All Dogs Go To Heaven
Don Bluth made family films that were unafraid to tackle death. Little Foot’s mom in The Land Before Time is the most famous example. Death was a plot point in The Land Before Time; it was the point in 1989’s All Dogs Go To Heaven. An immoral German Shepherd named Charlie is murdered by his business partner, Carface. Despite Charlie’s heavy drinking and gambling (yes, this is a kids’ film), “all dogs go to Heaven.” But when Charlie escapes Heaven to seek revenge on Earth, he’s warned by a whippet angel he “can never come back.” Undeterred, Charlie returns to his conniving ways, using an orphan girl’s ability to talk to animals to become rich at gambling. But when the child’s life is threatened by Carface, Charlie saves her life, and his soul. Charlie sought revenge, but found redemption. All Dogs Go To Heaven teaches that through grace — and especially our acceptance of grace — we are never truly lost. It’s a principle philosophers and theologians have pondered for millennia. All Dogs Go To Heaven makes it simple enough for a child.
Field of Dreams
Field of Dreams is classified as a baseball movie, but it’s a fable about something more profound than “America’s favorite pastime.” In the 1989 film, Kevin Coster plays Ray Kinsella, an Iowa farmer who builds a baseball diamond in his corn field after hearing a mysterious voice say: “Build it and he will come.” Who “he” is, Kinsella doesn’t know, but soon his “field of dreams” hosts pickup baseball games for long-dead players. It’s only at the end that Kinsella discovers who “he” really is; Kinsella’s deceased father, who passed away before they could ever reconcile. Regret over things left unsaid and relationships never repaired is one of the greatest of griefs.
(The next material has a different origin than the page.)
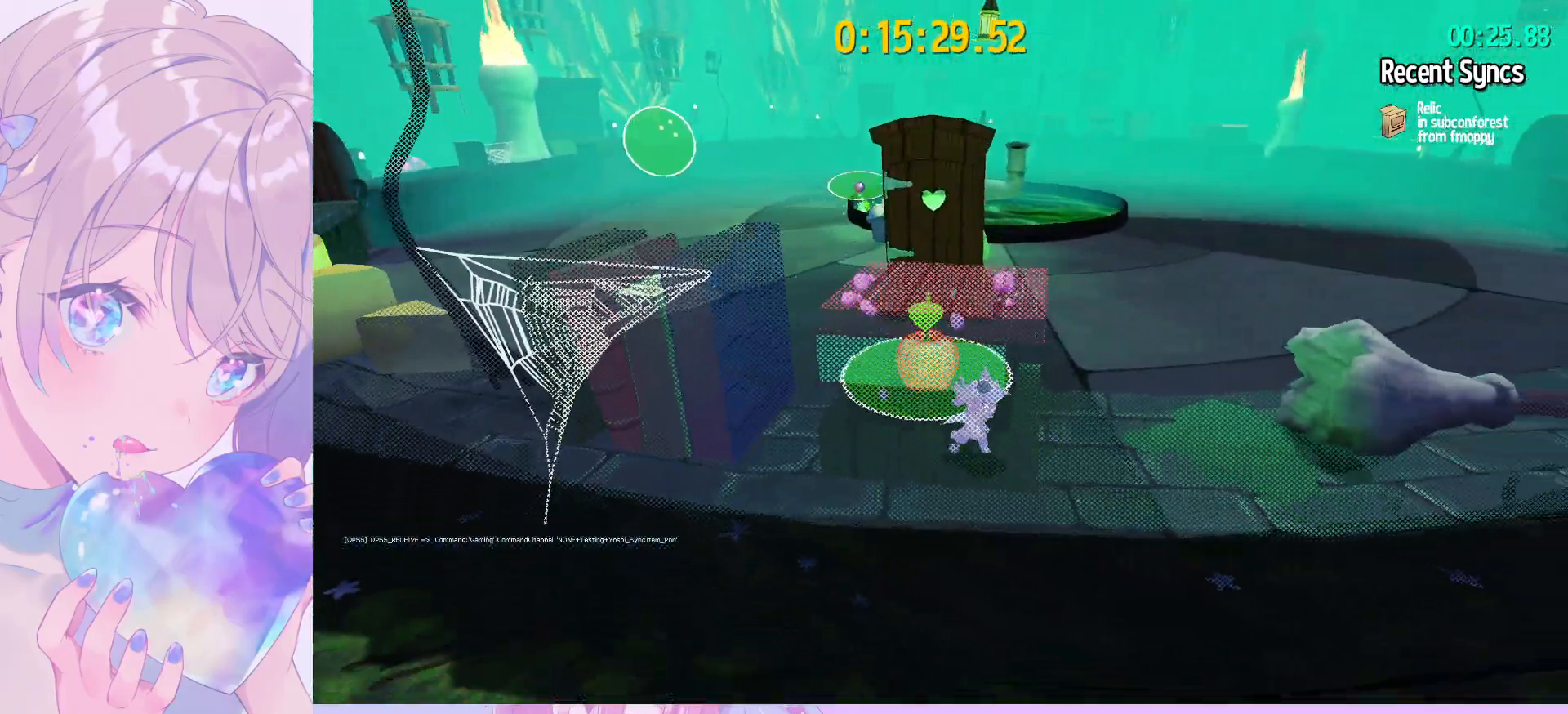
{"keys": ["a", "e"], "mouse": [], "mouse_move": "down-left", "events": [[67, "d", "up"], [67, "s", "up"], [300, "a", "down"], [483, "e", "down"]]}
But even if we can’t play catch with our deceased loved ones like Kinsella, we can take solace knowing love transcends death and disappointment. The real “field of dreams” isn’t a baseball diamond, but the lasting love we have for each other.
The Sixth Sense
The Sixth Sense remains M. Night Shyamalan’s masterpiece. It’s almost impossible to mention the film without discussing its “twist” — Dr. Malcolm Crowe (Bruce Willis) was killed in the beginning of the movie and is visible only to Cole Sear (Haley Joel Osment), who can “see dead people.” This twist remains Shymalan’s most profound because it’s not just there for shock value. Dr. Crowe remains trapped in this world because he doesn’t acknowledge, or even recognize, his own death. The movie reinforces this message. The Sixth Sense is a horror movie that is still able to keep moviegoers up at night. Yet while we’re scared at first, by the end we’re deeply moved to discover the dead people Sears sees aren’t malevolent, but poor souls being held back. Like this movie, we view death (especially our own) with horror and revulsion, until we learn to recognize it, accept it, and move forward.
My Girl
My Girl is a coming-of-age story about a pre-teen girl named Vada Sultenfuss (Anna Chlumsky) whose young life is stalked by death. Her mother died during Vada’s birth, while her father (Dan Aykroyd) owns a funeral home where they both live. Vada finds solace by befriending a fellow outcast in Thomas J. Sennett (Macaulay Culkin), a boy who’s “allergic to everything.” Vada’s world is upended one summer, first by her father beginning a new relationship with a makeup artist (Jamie Lee Curtis), and Thomas being stung to death by bees. Killing off Culkin one year after Home Alone was a bold move, and I imagine studio executives frantically demand a new ending. Yet it is also essential. Death meets us all, but when and where are unknown. What matters most are the people we encounter along the way.